Set problem:
Reproduce all the entries exactly.

Provided data:
=-=-=

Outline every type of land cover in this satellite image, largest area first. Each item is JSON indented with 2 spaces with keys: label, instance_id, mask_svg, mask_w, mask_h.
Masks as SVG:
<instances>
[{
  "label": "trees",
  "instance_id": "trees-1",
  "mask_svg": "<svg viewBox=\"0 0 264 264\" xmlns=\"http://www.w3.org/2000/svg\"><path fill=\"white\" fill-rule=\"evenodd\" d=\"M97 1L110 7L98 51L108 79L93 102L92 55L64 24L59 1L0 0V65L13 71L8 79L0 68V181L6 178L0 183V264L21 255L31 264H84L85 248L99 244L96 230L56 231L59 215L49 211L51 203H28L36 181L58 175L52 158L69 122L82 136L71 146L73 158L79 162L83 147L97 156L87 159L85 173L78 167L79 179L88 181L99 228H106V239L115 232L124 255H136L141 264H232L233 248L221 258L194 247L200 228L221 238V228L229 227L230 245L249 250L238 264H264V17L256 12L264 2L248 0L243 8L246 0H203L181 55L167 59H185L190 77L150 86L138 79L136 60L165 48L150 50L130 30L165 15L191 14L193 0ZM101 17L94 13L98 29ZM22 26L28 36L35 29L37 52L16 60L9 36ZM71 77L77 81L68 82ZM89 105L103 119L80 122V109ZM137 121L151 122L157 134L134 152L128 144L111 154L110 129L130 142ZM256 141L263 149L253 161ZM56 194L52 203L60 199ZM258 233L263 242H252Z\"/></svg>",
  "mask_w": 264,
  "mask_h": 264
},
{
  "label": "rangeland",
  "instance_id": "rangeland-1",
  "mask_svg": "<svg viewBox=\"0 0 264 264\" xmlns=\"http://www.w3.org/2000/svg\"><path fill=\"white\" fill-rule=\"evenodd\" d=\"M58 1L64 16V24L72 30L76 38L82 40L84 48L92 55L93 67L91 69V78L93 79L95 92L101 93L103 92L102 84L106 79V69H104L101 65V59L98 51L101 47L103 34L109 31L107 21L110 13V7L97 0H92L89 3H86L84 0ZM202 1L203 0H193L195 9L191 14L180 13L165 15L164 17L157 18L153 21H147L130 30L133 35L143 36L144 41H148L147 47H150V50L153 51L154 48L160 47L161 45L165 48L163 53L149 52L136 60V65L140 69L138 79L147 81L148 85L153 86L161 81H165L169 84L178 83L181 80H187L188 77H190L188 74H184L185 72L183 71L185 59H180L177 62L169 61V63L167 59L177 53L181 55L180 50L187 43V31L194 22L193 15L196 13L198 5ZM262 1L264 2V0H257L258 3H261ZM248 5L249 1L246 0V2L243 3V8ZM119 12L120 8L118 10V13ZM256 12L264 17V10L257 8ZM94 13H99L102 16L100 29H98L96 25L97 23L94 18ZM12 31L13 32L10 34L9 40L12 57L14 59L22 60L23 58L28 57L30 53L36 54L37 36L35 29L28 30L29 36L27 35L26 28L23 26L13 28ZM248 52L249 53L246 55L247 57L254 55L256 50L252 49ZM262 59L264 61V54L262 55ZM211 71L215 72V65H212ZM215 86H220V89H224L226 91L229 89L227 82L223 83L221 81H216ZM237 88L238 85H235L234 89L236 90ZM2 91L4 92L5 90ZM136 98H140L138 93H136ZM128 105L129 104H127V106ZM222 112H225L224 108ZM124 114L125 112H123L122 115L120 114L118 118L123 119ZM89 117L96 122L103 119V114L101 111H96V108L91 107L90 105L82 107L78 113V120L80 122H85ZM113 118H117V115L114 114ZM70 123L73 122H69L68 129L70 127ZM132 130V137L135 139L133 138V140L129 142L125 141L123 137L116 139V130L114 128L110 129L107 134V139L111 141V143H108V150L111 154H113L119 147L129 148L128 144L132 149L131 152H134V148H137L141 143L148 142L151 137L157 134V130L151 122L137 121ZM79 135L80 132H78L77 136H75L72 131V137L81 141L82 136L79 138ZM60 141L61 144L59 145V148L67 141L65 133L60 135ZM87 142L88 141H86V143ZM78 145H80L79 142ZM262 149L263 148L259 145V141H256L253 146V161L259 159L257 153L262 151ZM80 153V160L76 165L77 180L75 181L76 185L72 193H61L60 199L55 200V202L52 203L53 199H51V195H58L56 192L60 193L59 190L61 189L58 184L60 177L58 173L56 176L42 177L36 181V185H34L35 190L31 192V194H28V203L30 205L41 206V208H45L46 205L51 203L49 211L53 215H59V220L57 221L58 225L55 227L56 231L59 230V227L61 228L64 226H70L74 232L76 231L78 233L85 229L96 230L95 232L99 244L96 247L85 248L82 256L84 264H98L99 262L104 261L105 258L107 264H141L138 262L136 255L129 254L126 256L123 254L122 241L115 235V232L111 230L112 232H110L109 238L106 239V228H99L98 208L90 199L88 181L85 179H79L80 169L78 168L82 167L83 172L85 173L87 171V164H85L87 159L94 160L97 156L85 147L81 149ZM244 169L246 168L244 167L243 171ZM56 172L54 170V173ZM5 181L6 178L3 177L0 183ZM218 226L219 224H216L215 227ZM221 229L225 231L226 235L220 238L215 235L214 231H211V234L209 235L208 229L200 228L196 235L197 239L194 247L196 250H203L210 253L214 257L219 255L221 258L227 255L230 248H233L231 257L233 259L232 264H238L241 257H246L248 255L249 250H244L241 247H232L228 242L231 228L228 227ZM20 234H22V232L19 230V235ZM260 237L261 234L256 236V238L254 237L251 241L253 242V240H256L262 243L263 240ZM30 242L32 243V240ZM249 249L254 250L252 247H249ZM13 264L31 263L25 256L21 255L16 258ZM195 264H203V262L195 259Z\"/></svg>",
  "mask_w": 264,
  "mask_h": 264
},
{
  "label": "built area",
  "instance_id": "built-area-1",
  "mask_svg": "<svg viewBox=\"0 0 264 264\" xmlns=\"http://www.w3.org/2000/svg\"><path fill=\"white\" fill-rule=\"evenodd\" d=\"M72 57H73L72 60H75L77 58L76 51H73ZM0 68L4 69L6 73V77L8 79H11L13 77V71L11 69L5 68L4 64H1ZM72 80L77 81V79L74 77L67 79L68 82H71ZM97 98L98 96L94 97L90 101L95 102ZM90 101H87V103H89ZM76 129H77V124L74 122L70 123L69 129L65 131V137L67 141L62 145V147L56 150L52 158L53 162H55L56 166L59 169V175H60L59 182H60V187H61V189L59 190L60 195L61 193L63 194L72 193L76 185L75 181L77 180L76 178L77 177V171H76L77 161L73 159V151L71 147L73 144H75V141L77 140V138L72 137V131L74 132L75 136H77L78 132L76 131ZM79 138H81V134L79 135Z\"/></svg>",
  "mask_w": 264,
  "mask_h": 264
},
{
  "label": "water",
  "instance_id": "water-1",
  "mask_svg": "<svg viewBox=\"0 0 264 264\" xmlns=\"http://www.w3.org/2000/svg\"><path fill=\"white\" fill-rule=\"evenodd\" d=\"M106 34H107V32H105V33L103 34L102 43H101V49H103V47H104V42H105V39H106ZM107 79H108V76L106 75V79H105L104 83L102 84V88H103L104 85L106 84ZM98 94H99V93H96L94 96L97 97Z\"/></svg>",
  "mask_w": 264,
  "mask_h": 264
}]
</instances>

=-=-=

Answer:
Outline every type of land cover in this satellite image, largest area first. Each item is JSON indented with 2 spaces with keys: label, instance_id, mask_svg, mask_w, mask_h.
Masks as SVG:
<instances>
[{
  "label": "trees",
  "instance_id": "trees-1",
  "mask_svg": "<svg viewBox=\"0 0 264 264\" xmlns=\"http://www.w3.org/2000/svg\"><path fill=\"white\" fill-rule=\"evenodd\" d=\"M97 1L110 7L98 51L108 79L93 102L92 55L64 24L59 1L0 0V65L13 71L8 79L0 68V181L6 178L0 183V264L21 255L31 264H84L85 248L99 244L96 230L56 231L59 215L49 211L51 203H28L36 181L58 175L52 158L69 122L82 136L71 146L73 158L79 162L83 147L97 156L87 159L85 173L78 167L79 179L88 181L99 228H106V239L115 232L124 255H136L141 264H232L233 248L221 258L194 247L200 228L221 238V228L229 227L230 245L249 250L238 264H264V17L256 12L264 2L248 0L243 8L246 0H203L181 55L167 59H185L190 77L150 86L138 79L136 60L165 48L150 50L130 30L165 15L191 14L193 0ZM101 17L94 13L98 29ZM22 26L28 36L35 29L37 52L16 60L9 36ZM71 77L77 81L68 82ZM89 105L103 119L80 122V109ZM137 121L151 122L157 134L134 152L128 144L111 154L110 129L130 142ZM256 141L263 149L253 161ZM56 194L52 203L60 199ZM258 233L263 242H252Z\"/></svg>",
  "mask_w": 264,
  "mask_h": 264
},
{
  "label": "rangeland",
  "instance_id": "rangeland-1",
  "mask_svg": "<svg viewBox=\"0 0 264 264\" xmlns=\"http://www.w3.org/2000/svg\"><path fill=\"white\" fill-rule=\"evenodd\" d=\"M58 1L64 16V24L72 30L76 38L82 40L84 48L92 55L93 67L91 69V78L93 79L95 92L101 93L103 92L102 84L106 79V69H104L101 65V59L98 51L101 47L103 34L109 31L107 21L110 13V7L97 0H92L89 3H86L84 0ZM202 1L203 0H193L195 9L191 14L180 13L165 15L164 17L157 18L153 21H147L130 30L133 35L143 36L144 41H148L147 47H150V50L153 51L154 48L160 47L161 45L165 48L163 53L149 52L136 60V65L140 69L138 79L147 81L148 85L153 86L161 81H165L169 84L178 83L181 80H187L188 77H190L188 74H184L185 72L183 71L185 59H180L177 62L169 61V63L167 59L177 53L181 55L180 50L187 43V31L194 22L193 15L196 13L198 5ZM262 1L264 2V0H257L258 3H261ZM248 5L249 1L246 0V2L243 3V8ZM119 12L120 8L118 10V13ZM256 12L264 17V10L257 8ZM94 13H99L102 16L100 29H98L96 25L97 23L94 18ZM12 31L13 32L10 34L9 40L12 57L14 59L22 60L23 58L28 57L30 53L36 54L37 36L35 29L28 30L29 36L27 35L26 28L23 26L13 28ZM248 52L249 53L246 55L247 57L254 55L256 50L252 49ZM262 59L264 61V54L262 55ZM211 71L215 72V65H212ZM215 86H220V89H224L226 91L229 89L227 82L223 83L221 81H216ZM237 88L238 85H235L234 89L236 90ZM2 91L4 92L5 90ZM136 98H140L138 93H136ZM128 105L129 104H127V106ZM222 112H225L224 108ZM124 114L125 112H123L122 115L120 114L118 118L123 119ZM89 117L96 122L103 119V114L101 111H96V108L91 107L90 105L82 107L78 113V120L80 122H85ZM113 118H117V115L114 114ZM70 123L73 122H69L68 129L70 127ZM132 130V137L135 139L133 138V140L129 142L125 141L123 137L116 139V130L114 128L110 129L107 134V139L111 141V143H108V150L111 154H113L119 147L129 148L128 144L132 149L131 152H134V148H137L141 143L148 142L151 137L157 134V130L151 122L137 121ZM79 135L80 132H78L77 136H75L72 131V137L81 141L82 136L79 138ZM60 141L61 144L59 145V148L67 141L65 133L60 135ZM87 142L88 141H86V143ZM78 145H80L79 142ZM262 149L263 148L259 145V141H256L253 146V161L259 159L257 153L262 151ZM80 153V160L76 165L77 180L75 181L76 185L72 193H61L60 199L55 200V202L52 203L53 199H51V195H58L56 192L60 193L59 190L61 189L58 184L60 177L58 173L56 176L42 177L36 181V185H34L35 190L31 192V194H28V203L30 205L41 206V208H45L46 205L51 203L49 211L53 215H59V220L57 221L58 225L55 227L56 231L59 230V227L61 228L64 226H70L74 232L76 231L78 233L85 229L96 230L95 232L99 244L96 247L85 248L82 256L84 264H98L99 262L104 261L105 258L107 264H141L138 262L136 255L129 254L126 256L123 254L122 241L115 235V232L111 230L112 232H110L109 238L106 239V228H99L98 208L90 199L88 181L85 179H79L80 169L78 168L82 167L83 172L85 173L87 171V164H85L87 159L94 160L97 156L85 147L81 149ZM244 169L246 168L244 167L243 171ZM56 172L54 170V173ZM5 181L6 178L3 177L0 183ZM218 226L219 224H216L215 227ZM221 229L225 231L226 235L220 238L215 235L214 231H211V234L209 235L208 229L200 228L196 235L197 239L194 247L196 250H203L210 253L214 257L219 255L221 258L227 255L230 248H233L231 257L233 259L232 264H238L241 257H246L248 255L249 250H244L241 247H232L228 242L231 228L228 227ZM20 234H22V232L19 230V235ZM260 237L261 234L256 236V238L254 237L251 241L253 242V240H256L262 243L263 240ZM30 242L32 243V240ZM249 249L254 250L252 247H249ZM13 264L31 263L25 256L21 255L16 258ZM195 264H203V262L195 259Z\"/></svg>",
  "mask_w": 264,
  "mask_h": 264
},
{
  "label": "built area",
  "instance_id": "built-area-1",
  "mask_svg": "<svg viewBox=\"0 0 264 264\" xmlns=\"http://www.w3.org/2000/svg\"><path fill=\"white\" fill-rule=\"evenodd\" d=\"M72 57H73L72 60H75L77 58L76 51H73ZM0 68L4 69L6 73V77L8 79H11L13 77V71L11 69L5 68L4 64H1ZM72 80L77 81V79L74 77L67 79L68 82H71ZM97 98L98 96L94 97L90 101L95 102ZM90 101H87V103H89ZM76 129H77V124L74 122L70 123L69 129L65 131V137L67 141L62 145V147L56 150L52 158L53 162H55L56 166L59 169V175H60L59 182H60V187H61V189L59 190L60 195L61 193L63 194L72 193L76 185L75 181L77 180L76 178L77 177V171H76L77 161L73 159V151L71 147L73 144H75V141L77 140V138L72 137V131L74 132L75 136H77L78 132L76 131ZM79 138H81V134L79 135Z\"/></svg>",
  "mask_w": 264,
  "mask_h": 264
},
{
  "label": "water",
  "instance_id": "water-1",
  "mask_svg": "<svg viewBox=\"0 0 264 264\" xmlns=\"http://www.w3.org/2000/svg\"><path fill=\"white\" fill-rule=\"evenodd\" d=\"M106 34H107V32H105V33L103 34L102 43H101V49H103V47H104V42H105V39H106ZM107 79H108V76L106 75V79H105L104 83L102 84V88H103L104 85L106 84ZM98 94H99V93H96L94 96L97 97Z\"/></svg>",
  "mask_w": 264,
  "mask_h": 264
}]
</instances>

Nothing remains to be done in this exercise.